Time has a value. People have values. What if someone else’s time allocation does not match your values? To consistently feel like you are at the tail end of someones priorities as time is moved around and you are expected to without question, adapt, is confusing, annoying and then gutting. It can probably be accepted for a while, but in time, feelings of frustration and neglect tear away at self worth.
Even worse is if communication is stonewalled leaving isolation and a deep feeling of despair. Choices made, leave a face slapping sense of reality and an understanding that there will never be understanding.
Stoney silence, a dark room and a sad heart.
priorities
JUDGEMENT
Living life authentically leads to personal freedom. I believe that living a free life is truly listening to your inner soul and responding.
What has personally crippled me is judgement. Judgement, if I choose to listen, crushes my soul. But living a life where judgement has always been an underlying and even an overarching constant is hard to ignore. I choose not to listen anymore.
I am saying no more to judgement. Judgement has inhibited my decisions, cast self doubt, killed my confidence, dimmed my creativity and left me deeply sad so many times. I identify it, and I’m going to change some lifetime relationships and enforce some boundaries. I can’t be truly me with that judgement following me.
I want to live life with my priorities sorted. Life’s completely about being a good person, about treasuring those special people in life and holding them close. It’s also about letting go, letting go of toxic energy and unhealthy minded people, just breathing out and quietly letting them go, not with hate, not with anything, just saying goodbye.
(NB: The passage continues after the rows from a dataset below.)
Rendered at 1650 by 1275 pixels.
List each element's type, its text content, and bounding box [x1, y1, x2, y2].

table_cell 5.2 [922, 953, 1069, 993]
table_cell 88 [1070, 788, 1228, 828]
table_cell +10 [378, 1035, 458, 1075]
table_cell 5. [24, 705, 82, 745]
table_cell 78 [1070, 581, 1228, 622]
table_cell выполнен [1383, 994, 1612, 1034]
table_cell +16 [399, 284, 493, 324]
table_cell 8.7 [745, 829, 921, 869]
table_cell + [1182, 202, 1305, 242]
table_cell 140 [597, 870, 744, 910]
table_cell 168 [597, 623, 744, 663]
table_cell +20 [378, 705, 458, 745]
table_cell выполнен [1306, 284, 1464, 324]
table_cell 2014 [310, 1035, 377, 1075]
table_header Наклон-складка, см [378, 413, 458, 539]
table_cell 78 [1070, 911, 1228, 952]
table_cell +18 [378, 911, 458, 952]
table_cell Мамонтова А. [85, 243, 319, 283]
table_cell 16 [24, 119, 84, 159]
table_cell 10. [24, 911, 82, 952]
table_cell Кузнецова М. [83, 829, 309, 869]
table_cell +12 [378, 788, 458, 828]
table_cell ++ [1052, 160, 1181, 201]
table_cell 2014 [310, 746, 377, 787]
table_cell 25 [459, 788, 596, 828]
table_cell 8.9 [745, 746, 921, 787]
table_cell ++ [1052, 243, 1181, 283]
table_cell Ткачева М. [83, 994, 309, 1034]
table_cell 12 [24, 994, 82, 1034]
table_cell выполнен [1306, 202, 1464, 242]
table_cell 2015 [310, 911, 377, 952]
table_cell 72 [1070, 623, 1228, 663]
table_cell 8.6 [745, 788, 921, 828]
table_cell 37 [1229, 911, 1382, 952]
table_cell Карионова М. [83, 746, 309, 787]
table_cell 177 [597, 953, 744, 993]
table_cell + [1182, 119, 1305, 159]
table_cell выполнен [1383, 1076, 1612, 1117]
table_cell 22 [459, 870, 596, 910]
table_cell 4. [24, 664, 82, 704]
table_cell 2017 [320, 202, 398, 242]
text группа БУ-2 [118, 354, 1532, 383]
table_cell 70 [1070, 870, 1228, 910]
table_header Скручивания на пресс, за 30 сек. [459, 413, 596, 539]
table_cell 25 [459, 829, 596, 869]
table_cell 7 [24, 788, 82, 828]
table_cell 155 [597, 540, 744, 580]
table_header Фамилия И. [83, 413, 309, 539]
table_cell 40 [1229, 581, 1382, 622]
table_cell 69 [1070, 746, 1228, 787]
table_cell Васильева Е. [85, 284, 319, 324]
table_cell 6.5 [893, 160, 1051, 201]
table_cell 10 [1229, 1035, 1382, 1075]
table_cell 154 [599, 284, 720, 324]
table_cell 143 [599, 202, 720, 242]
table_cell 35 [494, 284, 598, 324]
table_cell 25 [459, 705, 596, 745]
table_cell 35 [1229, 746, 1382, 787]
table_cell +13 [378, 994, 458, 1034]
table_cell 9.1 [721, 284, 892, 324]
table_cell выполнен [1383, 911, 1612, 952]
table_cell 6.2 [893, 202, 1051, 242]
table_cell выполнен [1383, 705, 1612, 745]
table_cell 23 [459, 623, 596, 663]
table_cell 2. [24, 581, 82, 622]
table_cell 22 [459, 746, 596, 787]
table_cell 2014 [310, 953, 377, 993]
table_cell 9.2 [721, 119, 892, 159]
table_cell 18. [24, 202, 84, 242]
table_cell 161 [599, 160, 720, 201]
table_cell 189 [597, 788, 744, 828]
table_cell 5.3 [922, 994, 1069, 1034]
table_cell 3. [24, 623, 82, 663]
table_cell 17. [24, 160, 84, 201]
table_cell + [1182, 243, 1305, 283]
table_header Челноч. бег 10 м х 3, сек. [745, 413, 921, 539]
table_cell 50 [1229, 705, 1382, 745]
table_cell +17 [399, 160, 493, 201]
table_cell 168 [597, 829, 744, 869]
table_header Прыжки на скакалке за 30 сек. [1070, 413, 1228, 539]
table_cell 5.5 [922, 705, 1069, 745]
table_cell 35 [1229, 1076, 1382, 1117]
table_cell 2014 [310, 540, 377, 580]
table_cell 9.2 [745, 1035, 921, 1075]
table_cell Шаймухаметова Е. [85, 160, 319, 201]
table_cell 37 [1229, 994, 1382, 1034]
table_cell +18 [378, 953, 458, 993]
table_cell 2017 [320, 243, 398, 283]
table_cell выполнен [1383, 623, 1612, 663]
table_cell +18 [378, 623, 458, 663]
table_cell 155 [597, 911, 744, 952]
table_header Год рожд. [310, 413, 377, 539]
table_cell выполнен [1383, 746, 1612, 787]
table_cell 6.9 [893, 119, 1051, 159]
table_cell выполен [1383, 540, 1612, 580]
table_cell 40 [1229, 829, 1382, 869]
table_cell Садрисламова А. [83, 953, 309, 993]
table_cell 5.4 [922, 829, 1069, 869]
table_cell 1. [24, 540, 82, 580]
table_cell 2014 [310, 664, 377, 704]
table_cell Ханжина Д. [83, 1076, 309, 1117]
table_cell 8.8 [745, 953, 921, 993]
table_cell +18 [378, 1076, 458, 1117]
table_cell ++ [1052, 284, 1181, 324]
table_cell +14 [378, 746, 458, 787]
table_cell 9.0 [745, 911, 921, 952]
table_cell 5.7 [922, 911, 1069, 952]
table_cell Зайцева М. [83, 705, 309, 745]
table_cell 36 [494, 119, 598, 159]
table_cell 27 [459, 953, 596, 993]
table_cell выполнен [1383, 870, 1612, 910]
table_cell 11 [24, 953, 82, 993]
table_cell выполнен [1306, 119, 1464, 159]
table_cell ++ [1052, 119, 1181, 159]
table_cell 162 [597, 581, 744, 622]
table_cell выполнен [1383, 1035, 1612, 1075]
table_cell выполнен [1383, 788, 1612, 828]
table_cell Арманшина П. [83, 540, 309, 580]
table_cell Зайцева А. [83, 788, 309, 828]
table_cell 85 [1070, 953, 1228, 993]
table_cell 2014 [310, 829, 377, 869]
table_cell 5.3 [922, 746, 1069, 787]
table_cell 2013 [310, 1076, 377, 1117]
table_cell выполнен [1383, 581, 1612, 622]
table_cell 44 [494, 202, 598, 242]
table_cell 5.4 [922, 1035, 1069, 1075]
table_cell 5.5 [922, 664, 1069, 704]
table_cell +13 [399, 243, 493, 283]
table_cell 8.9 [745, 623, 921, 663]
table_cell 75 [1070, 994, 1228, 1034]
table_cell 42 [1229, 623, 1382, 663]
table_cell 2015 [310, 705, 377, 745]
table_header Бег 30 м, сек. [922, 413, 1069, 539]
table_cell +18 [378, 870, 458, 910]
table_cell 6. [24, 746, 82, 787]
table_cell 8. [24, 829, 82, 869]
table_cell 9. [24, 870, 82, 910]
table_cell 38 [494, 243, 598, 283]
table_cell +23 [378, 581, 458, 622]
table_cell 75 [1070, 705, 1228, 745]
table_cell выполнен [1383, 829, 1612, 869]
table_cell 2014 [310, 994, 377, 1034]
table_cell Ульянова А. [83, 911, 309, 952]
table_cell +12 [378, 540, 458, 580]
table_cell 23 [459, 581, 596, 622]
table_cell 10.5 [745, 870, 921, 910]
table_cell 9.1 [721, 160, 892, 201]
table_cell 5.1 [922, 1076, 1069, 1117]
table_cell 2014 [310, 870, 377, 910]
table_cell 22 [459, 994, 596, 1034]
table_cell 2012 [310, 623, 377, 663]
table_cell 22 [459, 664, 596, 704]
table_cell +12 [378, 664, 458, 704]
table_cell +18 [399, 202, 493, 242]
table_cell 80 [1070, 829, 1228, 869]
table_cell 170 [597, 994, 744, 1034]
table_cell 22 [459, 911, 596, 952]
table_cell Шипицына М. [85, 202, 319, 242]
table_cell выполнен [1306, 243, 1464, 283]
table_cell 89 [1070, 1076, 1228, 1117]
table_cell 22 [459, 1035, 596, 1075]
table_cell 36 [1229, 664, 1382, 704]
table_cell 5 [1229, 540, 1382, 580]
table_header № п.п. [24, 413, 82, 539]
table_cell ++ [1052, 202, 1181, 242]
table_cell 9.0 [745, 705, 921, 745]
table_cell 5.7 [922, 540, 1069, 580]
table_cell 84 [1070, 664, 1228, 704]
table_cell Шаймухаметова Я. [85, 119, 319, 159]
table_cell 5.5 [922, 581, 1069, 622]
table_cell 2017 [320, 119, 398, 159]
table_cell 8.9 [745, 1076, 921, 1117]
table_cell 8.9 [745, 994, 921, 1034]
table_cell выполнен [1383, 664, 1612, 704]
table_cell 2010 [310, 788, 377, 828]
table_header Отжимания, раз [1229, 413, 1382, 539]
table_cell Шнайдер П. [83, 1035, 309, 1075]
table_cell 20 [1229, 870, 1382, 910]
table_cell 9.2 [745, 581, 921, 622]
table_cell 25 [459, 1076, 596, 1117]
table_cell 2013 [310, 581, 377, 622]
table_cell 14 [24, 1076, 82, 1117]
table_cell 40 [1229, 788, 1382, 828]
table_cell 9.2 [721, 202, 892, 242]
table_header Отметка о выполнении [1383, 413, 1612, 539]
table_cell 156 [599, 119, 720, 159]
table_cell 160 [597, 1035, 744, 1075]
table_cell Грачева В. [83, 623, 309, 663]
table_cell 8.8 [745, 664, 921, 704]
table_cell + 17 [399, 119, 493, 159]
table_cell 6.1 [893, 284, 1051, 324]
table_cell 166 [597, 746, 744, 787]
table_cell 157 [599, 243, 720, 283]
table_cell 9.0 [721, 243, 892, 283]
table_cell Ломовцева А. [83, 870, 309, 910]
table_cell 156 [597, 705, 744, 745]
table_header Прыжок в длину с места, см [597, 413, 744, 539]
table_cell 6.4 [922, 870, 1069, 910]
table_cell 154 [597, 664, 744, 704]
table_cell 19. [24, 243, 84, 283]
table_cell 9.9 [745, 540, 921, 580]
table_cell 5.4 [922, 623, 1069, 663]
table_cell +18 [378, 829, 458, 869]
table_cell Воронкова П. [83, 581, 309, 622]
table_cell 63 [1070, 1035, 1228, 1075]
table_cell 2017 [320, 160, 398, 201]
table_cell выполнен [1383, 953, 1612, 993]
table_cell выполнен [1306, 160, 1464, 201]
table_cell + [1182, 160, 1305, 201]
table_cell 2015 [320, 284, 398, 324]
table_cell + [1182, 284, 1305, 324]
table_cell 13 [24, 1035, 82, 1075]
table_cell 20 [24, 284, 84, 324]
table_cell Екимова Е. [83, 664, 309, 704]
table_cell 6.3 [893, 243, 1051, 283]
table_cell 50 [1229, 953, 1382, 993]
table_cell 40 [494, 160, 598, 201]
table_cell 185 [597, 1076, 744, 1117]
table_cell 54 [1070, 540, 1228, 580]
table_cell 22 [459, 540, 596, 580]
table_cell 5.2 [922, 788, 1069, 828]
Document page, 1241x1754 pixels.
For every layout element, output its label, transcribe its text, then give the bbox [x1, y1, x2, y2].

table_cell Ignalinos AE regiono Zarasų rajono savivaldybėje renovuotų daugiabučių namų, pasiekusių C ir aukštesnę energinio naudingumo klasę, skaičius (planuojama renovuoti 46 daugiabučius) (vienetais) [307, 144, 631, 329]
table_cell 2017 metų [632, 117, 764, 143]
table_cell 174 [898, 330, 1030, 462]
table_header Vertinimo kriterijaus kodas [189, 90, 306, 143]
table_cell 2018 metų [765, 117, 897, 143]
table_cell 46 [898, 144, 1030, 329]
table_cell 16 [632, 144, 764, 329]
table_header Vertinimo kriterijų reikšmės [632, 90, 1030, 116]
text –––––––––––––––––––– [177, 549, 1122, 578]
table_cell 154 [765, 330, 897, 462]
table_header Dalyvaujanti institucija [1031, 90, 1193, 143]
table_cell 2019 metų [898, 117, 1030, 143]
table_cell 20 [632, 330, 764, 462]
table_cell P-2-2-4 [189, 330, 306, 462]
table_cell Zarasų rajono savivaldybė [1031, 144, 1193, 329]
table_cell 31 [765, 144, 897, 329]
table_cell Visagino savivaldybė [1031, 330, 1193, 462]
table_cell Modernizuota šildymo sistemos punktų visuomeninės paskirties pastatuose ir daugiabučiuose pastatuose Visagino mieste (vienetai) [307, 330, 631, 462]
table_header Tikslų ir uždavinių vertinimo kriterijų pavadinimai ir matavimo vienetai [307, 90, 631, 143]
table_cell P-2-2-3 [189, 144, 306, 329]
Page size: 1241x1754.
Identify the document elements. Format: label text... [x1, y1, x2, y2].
Not looking back, perhaps glancing, but only momentarily to reflect, then looking forward again where the real energy is.
I believe in real love, not absent-minded lust but true, deep love, soul mate stuff...‘I’ve met you before, I’m so sure of it’. The sort of love that hurts, that leaves you wondering what it’s all been about before. Deep feelings that resonate with your soul. The feeling of meeting someone so perfect for you that you can’t believe you have waited this long, where have they been all your life? The sort of person that is so intrinsically beautiful that you can’t help but love them and want them to be all they can be without wanting to change a thing about them. True love.
Life is for living, I have so many passions and dreams that can’t wait any longer. Yeah sure many of them have always been there and I’ve moved in the direction of them at times to varying degrees, but not for so many years have I actually felt that huge desire as I do. I’m not waiting anymore and that’s why boundaries are being set and I’m saying a firm NO to judgement.